III - Le renforcement d'Eurostat

A. La situation au milieu des années 80

A la veille de l’explosion de la demande statistique communautaire, Eurostat et la statistique communautaire sont en crise.

L’absence de reconnaissance politique par la Commission du rôle de la statistique dans l’intégration européenne a conduit la relation entre Eurostat et ses utilisateurs à se détériorer. Les services politiques de la Commission – emploi, recherche, entreprises etc. - ne s’adressent pas à Eurostat pour leurs besoins statistiques, mais à des consultants privés ou à des bureaux nationaux. Parfois ils font leurs propres enquêtes. Eurostat ne reçoit pas les ressources en personnel et budget qui lui permettraient de répondre aux besoins. La qualité des statistiques utilisées par la Commission se dégrade. L’absence de coordination entre les services conduit à des coûts élevés pour la Commission et les fournisseurs de données : duplication d’enquêtes, paiement des mêmes données par plusieurs services. Le lien entre Eurostat et ses utilisateurs se dénoue. La période 1981-1985 voit se succéder trois Directeurs Généraux et la Commission envisage de découper Eurostat en morceaux qui seraient rattachés aux services utilisateurs. Le Parlement, chargé de faire un rapport sur cette situation (Rapport Dunn, 1982), conclut à la nécessité de maintenir l’unité d’Eurostat et demande à être consulté à l’avenir sur les travaux.

Au début de la Commission Delors, la Commission et les pays membres expriment des vues divergentes sur la statistique communautaire. Le Commissaire en charge de la statistique déclare que les développements statistiques nécessaires au Marché unique, notamment le remplacement des statistiques douanières des échanges intra-communautaires par une collecte directe, doivent être abordés en priorité, mais sans que les ressources d’Eurostat n’augmentent. Les pays Membres – Directeurs généraux des INS – notent la contradiction que comporte cette déclaration, demandent un renforcement d’Eurostat et souhaitent participer au choix de son Directeur Général qui doit être un professionnel reconnu.

Données de l'exercice -
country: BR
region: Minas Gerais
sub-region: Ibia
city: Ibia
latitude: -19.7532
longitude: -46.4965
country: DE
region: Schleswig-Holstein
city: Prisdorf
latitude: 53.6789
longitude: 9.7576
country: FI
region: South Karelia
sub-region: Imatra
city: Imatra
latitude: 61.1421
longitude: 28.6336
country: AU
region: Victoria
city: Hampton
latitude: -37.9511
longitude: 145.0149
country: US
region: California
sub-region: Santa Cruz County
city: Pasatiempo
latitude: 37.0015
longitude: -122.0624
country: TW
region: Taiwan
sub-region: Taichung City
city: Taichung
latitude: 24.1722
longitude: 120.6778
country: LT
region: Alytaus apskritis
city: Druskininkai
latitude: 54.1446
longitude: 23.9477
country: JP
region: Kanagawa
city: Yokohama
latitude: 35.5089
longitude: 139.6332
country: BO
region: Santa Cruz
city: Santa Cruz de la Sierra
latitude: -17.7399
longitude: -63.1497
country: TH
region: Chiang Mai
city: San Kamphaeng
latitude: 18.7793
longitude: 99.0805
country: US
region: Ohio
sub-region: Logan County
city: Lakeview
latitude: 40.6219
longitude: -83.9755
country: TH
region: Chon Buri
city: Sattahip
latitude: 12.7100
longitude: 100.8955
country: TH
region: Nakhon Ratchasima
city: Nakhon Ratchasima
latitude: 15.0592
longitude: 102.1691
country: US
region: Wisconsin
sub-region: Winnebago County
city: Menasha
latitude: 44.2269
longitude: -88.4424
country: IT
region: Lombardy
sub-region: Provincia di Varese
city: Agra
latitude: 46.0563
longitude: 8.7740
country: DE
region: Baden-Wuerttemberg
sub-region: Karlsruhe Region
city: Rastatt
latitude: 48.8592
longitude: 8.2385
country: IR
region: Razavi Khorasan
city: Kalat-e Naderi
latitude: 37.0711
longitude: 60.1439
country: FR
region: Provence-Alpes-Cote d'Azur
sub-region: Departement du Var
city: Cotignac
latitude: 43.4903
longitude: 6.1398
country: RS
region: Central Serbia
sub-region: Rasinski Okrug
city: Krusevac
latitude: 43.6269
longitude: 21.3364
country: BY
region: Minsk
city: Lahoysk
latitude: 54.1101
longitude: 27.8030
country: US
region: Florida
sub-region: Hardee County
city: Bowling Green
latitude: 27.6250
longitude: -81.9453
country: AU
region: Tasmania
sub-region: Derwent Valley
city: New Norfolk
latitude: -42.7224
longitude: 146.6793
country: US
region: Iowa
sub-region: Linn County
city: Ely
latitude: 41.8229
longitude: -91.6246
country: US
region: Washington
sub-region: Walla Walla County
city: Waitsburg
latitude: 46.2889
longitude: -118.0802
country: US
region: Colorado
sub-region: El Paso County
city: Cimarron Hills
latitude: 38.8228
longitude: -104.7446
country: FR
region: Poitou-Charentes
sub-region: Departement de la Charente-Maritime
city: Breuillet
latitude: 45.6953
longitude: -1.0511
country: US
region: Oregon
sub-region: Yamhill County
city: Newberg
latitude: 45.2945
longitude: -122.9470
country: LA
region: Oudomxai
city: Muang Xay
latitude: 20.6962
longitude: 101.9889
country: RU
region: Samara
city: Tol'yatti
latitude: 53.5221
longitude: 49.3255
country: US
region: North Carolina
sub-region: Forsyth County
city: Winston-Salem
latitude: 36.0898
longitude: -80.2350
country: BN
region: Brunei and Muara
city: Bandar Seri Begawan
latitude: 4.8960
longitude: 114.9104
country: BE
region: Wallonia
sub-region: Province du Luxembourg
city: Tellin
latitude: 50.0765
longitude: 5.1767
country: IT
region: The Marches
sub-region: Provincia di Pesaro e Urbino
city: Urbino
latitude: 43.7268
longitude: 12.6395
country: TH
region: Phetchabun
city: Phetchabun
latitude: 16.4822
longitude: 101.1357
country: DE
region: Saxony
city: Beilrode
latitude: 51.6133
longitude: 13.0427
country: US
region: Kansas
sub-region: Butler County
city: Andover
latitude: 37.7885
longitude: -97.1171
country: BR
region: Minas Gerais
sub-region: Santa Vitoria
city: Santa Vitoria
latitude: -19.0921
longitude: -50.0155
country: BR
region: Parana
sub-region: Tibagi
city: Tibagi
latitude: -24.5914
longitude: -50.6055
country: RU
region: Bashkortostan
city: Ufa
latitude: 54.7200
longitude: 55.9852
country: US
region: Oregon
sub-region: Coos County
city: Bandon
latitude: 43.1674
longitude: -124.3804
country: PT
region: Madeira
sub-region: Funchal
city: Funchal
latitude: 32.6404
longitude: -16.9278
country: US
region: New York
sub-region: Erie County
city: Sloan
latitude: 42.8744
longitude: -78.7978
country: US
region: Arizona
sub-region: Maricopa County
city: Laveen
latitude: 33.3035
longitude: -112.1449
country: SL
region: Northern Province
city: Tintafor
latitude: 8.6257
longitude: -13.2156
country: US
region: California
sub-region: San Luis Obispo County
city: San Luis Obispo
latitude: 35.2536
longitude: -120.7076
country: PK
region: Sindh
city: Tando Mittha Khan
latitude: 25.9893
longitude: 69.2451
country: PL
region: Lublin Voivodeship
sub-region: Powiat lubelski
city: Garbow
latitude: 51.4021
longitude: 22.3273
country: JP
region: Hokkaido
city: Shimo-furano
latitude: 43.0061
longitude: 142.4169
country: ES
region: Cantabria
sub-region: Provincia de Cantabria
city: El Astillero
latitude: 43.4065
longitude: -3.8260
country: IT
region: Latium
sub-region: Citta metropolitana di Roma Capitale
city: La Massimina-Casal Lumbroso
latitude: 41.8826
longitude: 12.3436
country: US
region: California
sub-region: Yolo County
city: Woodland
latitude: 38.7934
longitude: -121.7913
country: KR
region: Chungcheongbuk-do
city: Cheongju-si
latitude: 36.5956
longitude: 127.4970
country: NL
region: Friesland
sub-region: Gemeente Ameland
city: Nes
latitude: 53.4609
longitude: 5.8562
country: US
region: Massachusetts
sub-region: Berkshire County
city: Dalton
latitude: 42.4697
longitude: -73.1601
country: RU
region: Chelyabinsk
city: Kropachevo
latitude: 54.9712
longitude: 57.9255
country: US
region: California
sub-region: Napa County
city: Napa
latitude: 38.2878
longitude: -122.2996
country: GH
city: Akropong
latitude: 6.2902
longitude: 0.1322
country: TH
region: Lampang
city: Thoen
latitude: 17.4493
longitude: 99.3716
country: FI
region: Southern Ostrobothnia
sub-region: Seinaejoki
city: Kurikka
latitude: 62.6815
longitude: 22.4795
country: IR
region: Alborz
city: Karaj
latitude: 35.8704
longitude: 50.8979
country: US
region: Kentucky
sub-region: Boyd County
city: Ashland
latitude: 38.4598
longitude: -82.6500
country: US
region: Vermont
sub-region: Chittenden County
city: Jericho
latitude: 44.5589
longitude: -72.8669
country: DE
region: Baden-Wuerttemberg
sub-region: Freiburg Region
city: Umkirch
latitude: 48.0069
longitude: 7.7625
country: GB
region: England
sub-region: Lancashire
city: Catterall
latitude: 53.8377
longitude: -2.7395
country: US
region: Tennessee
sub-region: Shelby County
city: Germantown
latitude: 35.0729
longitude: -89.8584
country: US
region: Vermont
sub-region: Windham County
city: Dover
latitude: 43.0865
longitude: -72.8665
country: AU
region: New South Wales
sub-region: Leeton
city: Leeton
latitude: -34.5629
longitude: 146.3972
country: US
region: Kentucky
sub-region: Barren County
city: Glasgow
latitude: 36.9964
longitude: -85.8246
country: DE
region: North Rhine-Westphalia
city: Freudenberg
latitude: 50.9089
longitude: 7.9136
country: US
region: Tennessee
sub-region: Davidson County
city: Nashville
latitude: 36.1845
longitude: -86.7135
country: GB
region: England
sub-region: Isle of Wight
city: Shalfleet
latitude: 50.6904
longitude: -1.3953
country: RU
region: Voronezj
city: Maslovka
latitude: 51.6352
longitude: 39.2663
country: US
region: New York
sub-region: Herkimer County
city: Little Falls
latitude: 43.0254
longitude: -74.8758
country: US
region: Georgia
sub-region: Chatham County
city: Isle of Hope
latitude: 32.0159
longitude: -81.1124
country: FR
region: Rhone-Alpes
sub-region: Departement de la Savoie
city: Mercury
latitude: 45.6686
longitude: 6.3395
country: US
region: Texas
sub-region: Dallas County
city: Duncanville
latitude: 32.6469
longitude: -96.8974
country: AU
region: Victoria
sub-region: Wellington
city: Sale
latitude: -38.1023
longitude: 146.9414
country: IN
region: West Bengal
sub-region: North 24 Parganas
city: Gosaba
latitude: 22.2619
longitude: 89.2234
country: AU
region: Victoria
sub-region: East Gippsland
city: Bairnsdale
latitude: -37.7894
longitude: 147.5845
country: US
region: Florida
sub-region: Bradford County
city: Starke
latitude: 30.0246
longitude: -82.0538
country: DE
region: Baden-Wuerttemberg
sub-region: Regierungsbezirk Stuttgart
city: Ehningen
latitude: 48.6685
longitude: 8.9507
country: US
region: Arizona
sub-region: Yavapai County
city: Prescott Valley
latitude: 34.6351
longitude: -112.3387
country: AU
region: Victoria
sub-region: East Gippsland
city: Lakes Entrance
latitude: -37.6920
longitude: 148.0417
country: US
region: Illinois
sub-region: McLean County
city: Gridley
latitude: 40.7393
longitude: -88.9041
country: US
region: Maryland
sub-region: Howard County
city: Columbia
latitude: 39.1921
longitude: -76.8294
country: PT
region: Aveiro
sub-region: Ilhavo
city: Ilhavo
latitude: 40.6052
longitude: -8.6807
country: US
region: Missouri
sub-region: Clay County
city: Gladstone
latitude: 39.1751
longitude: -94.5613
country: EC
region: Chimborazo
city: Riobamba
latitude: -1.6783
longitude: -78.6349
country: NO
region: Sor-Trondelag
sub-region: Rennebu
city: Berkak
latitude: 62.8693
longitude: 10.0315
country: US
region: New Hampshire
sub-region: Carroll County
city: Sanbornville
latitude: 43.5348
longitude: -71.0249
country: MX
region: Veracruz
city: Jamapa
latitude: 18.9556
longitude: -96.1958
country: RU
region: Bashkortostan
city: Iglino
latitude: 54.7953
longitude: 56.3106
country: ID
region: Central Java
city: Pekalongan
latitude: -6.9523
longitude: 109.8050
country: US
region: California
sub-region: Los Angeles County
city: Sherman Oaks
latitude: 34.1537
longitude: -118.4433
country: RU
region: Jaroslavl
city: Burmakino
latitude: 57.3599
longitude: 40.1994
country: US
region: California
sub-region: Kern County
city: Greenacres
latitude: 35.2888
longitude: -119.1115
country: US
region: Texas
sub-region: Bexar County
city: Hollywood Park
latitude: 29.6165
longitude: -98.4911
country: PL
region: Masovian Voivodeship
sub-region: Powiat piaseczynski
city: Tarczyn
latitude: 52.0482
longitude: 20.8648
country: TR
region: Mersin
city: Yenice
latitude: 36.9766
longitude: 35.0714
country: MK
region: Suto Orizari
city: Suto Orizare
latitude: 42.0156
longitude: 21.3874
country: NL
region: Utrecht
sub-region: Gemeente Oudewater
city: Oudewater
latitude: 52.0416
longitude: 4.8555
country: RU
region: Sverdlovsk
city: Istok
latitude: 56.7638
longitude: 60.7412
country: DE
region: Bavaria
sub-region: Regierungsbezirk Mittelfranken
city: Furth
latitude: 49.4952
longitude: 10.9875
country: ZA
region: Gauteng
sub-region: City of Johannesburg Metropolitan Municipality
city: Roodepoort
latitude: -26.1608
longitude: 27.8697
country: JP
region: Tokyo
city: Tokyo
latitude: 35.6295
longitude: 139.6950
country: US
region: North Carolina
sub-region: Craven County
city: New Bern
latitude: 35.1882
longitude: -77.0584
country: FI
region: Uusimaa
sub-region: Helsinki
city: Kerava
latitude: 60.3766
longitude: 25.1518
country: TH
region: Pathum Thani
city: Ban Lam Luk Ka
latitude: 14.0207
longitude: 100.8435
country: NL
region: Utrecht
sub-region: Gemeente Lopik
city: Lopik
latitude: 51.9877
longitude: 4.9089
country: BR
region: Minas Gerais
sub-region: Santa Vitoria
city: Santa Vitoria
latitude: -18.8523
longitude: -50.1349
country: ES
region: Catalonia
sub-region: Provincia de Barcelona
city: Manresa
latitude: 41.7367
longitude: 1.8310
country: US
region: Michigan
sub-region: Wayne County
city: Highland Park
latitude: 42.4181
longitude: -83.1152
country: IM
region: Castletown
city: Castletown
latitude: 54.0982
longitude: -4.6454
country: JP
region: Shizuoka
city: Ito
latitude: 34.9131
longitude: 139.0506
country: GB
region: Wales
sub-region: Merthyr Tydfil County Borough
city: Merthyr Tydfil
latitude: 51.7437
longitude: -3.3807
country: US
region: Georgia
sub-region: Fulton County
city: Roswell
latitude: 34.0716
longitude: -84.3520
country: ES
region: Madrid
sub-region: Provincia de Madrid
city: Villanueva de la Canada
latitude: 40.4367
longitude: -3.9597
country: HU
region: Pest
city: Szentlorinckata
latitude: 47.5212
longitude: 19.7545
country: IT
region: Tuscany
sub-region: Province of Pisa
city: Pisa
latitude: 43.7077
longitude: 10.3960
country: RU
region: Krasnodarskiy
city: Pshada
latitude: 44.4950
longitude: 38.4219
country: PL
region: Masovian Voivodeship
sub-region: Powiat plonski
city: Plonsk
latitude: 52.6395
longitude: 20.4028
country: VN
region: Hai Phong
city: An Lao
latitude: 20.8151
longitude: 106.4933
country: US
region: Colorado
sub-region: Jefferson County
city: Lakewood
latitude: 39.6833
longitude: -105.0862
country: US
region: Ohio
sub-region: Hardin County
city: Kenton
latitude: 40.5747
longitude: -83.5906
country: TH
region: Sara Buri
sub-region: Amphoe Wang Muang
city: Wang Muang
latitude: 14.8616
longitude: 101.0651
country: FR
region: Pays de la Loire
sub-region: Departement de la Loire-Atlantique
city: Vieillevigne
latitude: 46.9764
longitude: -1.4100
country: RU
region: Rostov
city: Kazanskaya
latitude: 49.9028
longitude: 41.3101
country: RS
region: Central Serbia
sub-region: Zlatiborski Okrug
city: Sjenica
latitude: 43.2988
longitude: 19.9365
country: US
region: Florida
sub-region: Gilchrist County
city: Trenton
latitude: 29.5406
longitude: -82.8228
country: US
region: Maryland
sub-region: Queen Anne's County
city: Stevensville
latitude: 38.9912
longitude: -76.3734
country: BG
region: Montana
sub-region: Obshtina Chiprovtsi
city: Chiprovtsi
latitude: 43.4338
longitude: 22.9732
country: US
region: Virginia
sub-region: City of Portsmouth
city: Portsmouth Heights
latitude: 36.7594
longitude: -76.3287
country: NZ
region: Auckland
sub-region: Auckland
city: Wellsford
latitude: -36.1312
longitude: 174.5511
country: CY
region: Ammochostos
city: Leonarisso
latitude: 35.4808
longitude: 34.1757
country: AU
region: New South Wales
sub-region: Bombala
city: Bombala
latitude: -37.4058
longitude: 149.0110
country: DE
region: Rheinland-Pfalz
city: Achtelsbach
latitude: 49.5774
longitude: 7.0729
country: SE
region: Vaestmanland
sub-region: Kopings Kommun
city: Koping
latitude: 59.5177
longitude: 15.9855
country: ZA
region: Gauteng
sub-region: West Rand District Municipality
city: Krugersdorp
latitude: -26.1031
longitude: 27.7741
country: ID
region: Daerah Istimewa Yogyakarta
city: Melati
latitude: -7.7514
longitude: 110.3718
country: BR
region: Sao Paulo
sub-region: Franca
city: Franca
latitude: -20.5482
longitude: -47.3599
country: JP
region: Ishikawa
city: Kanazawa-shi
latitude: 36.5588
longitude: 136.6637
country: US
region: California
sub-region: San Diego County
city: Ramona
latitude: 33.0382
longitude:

Consigne 1 - Recopiez sans rien changer les lignes de la liste, depuis son début jusqu'à la ligne contenant « longitude: 120.6778 », celle-ci comprise.
Consigne 2 - Poursuivez le texte sur le renforcement d'Eurostat à partir de sa dernière phrase.

Réponse finale 1 -
country: BR
region: Minas Gerais
sub-region: Ibia
city: Ibia
latitude: -19.7532
longitude: -46.4965
country: DE
region: Schleswig-Holstein
city: Prisdorf
latitude: 53.6789
longitude: 9.7576
country: FI
region: South Karelia
sub-region: Imatra
city: Imatra
latitude: 61.1421
longitude: 28.6336
country: AU
region: Victoria
city: Hampton
latitude: -37.9511
longitude: 145.0149
country: US
region: California
sub-region: Santa Cruz County
city: Pasatiempo
latitude: 37.0015
longitude: -122.0624
country: TW
region: Taiwan
sub-region: Taichung City
city: Taichung
latitude: 24.1722
longitude: 120.6778

Réponse finale 2 -
Les préoccupations du parlement et la nomination d’un nouveau Commissaire chargé de la statistique, Hennig Christophersen, conduisent la Commission à prendre une série de mesures pour améliorer la situation, y compris à recruter un Directeur Général ayant une forte expérience de la statistique et de la gestion dans les organismes internationaux en dehors du système habituel de quotas nationaux pour ce type de poste.

B. Mesures de renforcement

Avec l’appui successif de trois Commissaires – Christophersen, de Silguy, Solbes – Eurostat va prendre une série de mesures pour mieux répondre aux besoins des utilisateurs actuels et préparer les besoins prévisibles liés aux avancées politiques de l’intégration – Acte Unique, Traité de Maastricht, Traité d’Amsterdam. Ces mesures concernent la programmation des travaux statistique des services de la Commission, le mode de fonctionnement interne d’Eurostat, enfin la mise en place d’un Système Statistique Européen (SSE) fondé sur le renforcement des relations entre Eurostat et les pays Membres.

Programmation des travaux 

La croissance de la demande de statistiques face à des ressources limitées exige une programmation des travaux statistiques et une définition des priorités. Des programmes statistiques communautaires pluriannuels ont existé dans les décennies passées. Le programme statistique 1989-1992 fait pour la première fois l’objet d’une décision du Conseil. Il est accompagné d’une fiche financière qui définit l’enveloppe budgétaire des moyens financiers nécessaires pour le mettre en oeuvre. Un groupe de travail « programmation » est mis en place avec les pays membres.

Trois comités sont créés par le Conseil pour renforcer cette programmation :

-         Le Comité du Programme Statistique (CPS, 1990), présidé par Eurostat et composé des Présidents des INS des pays membres : il prépare les décisions du Conseil pour la mise en œuvre des travaux statistiques :

-         Le Comité Européen de l’Information Statistique Economique et Sociale (CEIES, 1992), composé de représentants de la société civile – universités, syndicats, patronat – et de statisticiens, présidé par le Commissaire en charge de la statistique. Il est chargé d’éclairer la Commission sur les besoins en statistique de la société européenne. 

-         Le Comité pour les Statistiques Monétaires, Financières et de Balance des paiements (CMFB, 1992), qui associe les banques centrales, les INS, la BCE et Eurostat dans le développement de l’information statistique nécessaire pour la politique économique et monétaire.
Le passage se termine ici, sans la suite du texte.